Effect on product titer, degree of apoptosis and process regularity.
Bioreactors start to exhibit serious failures when pH levels deviate beyond the 7.2 to 7.4 optimal range. If for example, the pH level is not altered and remains less than 6.8 for over 12 hours, yields of products will decrease by about 30%. As a result of such a phenomenon, cells are not able to uptake sufficient amounts of glutamine causing ribosomal stalling during translation. On the contrary, excess acidity is no more desirable, because it is a major contributor to cell death, and in particular, it leads to approximately a 20% increase in apoptosis of CHO cells due to the phenomenon of mitochondrial cytochrome c leakage. In addition, when a bioreactor pH is more than 7.6, many undesirable effects occur such as triggering an endoplasmic reticulum (ER) stress response and activation of the ‘unfolded-protein’ response (UPR) pathway which is one of the worst types of ER responses. In summary, bioreactor pH out of bound conditions leads to increased process variability. Batch records with about 15% variability in final yields can be expected from pH records with over 0.2 units variability from the target. According to ICH Q5A(R2) guidelines, such variability and inconsistency alerts regulatory affairs during FDA validations, given that consistent quality is of utmost importance in the pharmaceutical industry.

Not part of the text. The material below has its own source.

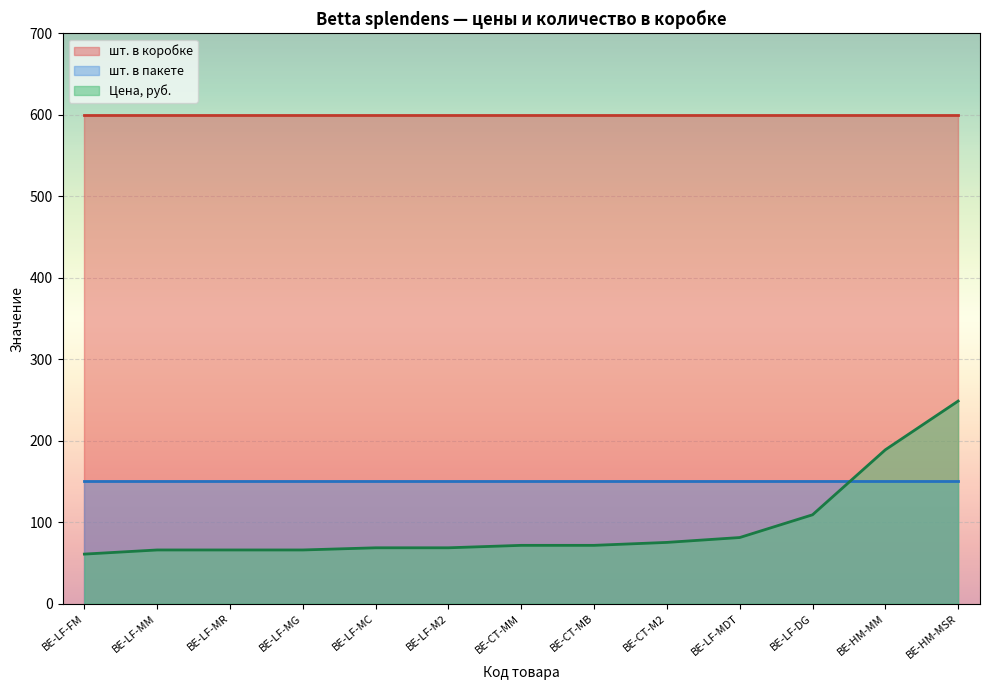

List the series in order of their peak value, lowest first.

шт. в пакете, Цена, руб., шт. в коробке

Impacts of Changes in pH Levels in Monoclonal Antibodies Quality Attributes and Shifts in Pattern of Glycosylation
Changes in pH levels lead to changes in post-translational modifications of proteins. If the pH of the environment is below 7.0, galactosyltransferase activity will drop by 40% as the activity of protonated histidine residues lead to more high-mannose glycosylation (18%) in monoclonal antibodies which in turn result in less binding to the Fc gamma RIIIa receptors, consequently decreasing antibody-dependent cellular cytotoxicity. The reverse scenario occurs with pH levels greater than 7.5. There is mistargeting of sialyltransferase, resulting in early degradation of sialic acid. The net effect is the under sialylation of products and a faster clearance of the products from circulation post administration. All the quality variations impact the key quality attributes to be monitored closely by manufacturers.

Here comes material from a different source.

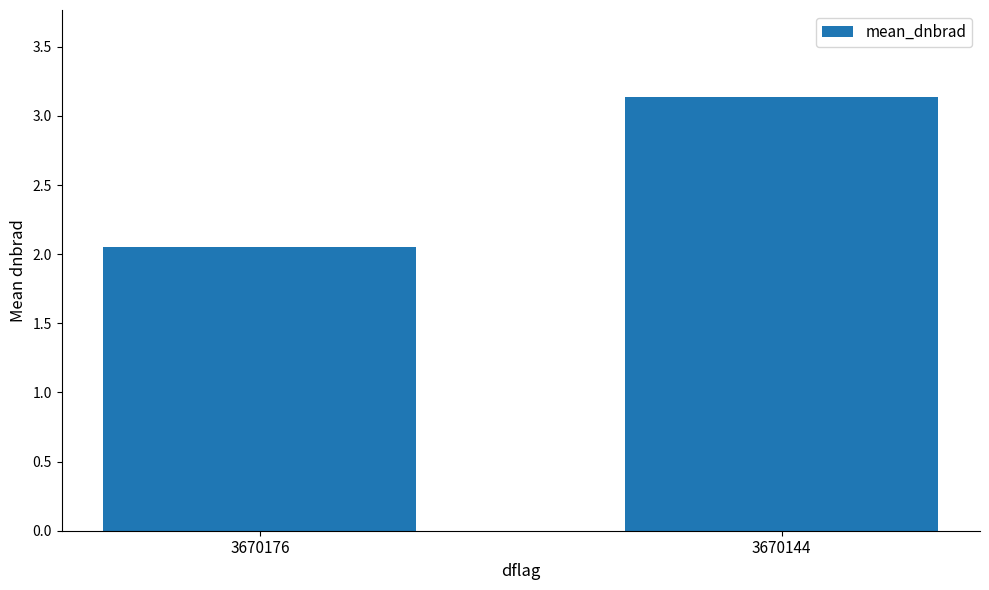

Which category has the lowest value across all series?

3670176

25% reduction in affinity to FcΓRIIIa
3-fold increase in the formation of subvisible particulates and aggregation.
Up to 40% reduction in the serum half-life during the preclinical pharmacokinetic study.

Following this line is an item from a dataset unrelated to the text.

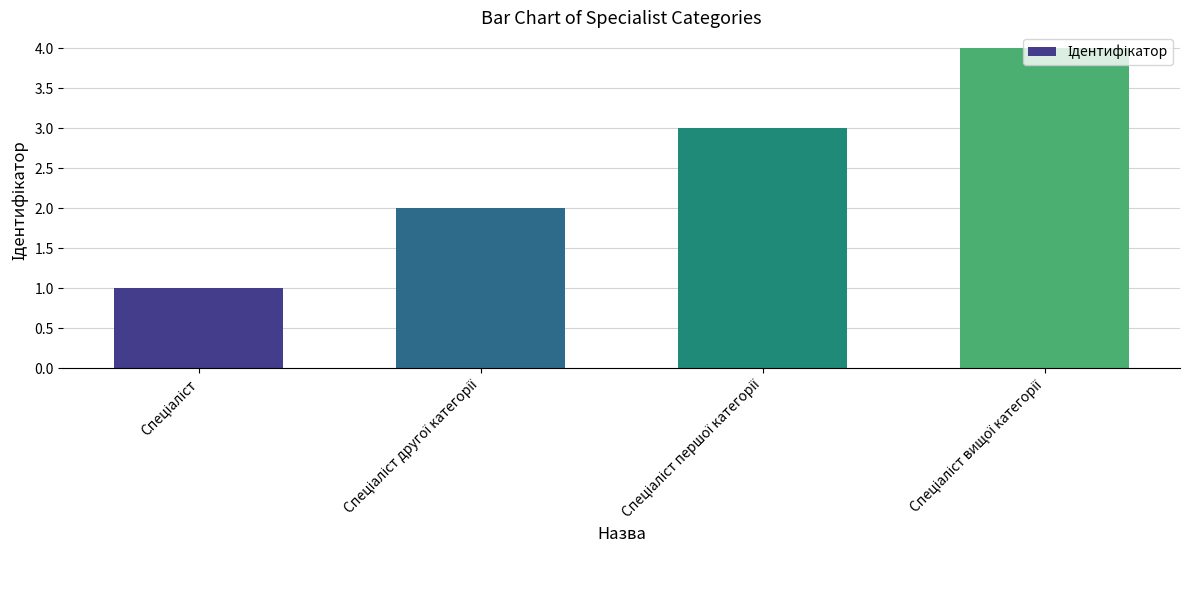

How many values are below 3?

2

The impact is direct and relevant to clinical efficacy, patient outcome, and regulatory approval pathways, establishing a basis to control pH as a Critical Process Parameter (CPP) under the ICH Q5 and Q8 guidelines.
FAQ
What is the importance of maintaining pH levels in cell culture bioreactors?
For mammalian cell culture to achieve optimum productivity, pH must be maintained between 7.2-7.4. This pH ensures cellular uptake of nutrients, membrane stability, and proper enzymatic reactions.
How does bioreactor pH affect overall production on quality?
The production of a desired biologic will be negatively impacted by an shift in pH and cause variability in the glycosylation, cell viability, and metabolic pathways. The variability ultimately will negatively impact productivity, quality, and the overall outcomes of the process.
What methods are used to control pH in bioreactors?
pH control methods include CO₂ sparging, automated acid/base dosing, and a combination of enhanced impeller design and optimized sensor placement to improve conditions and reduce batch failures.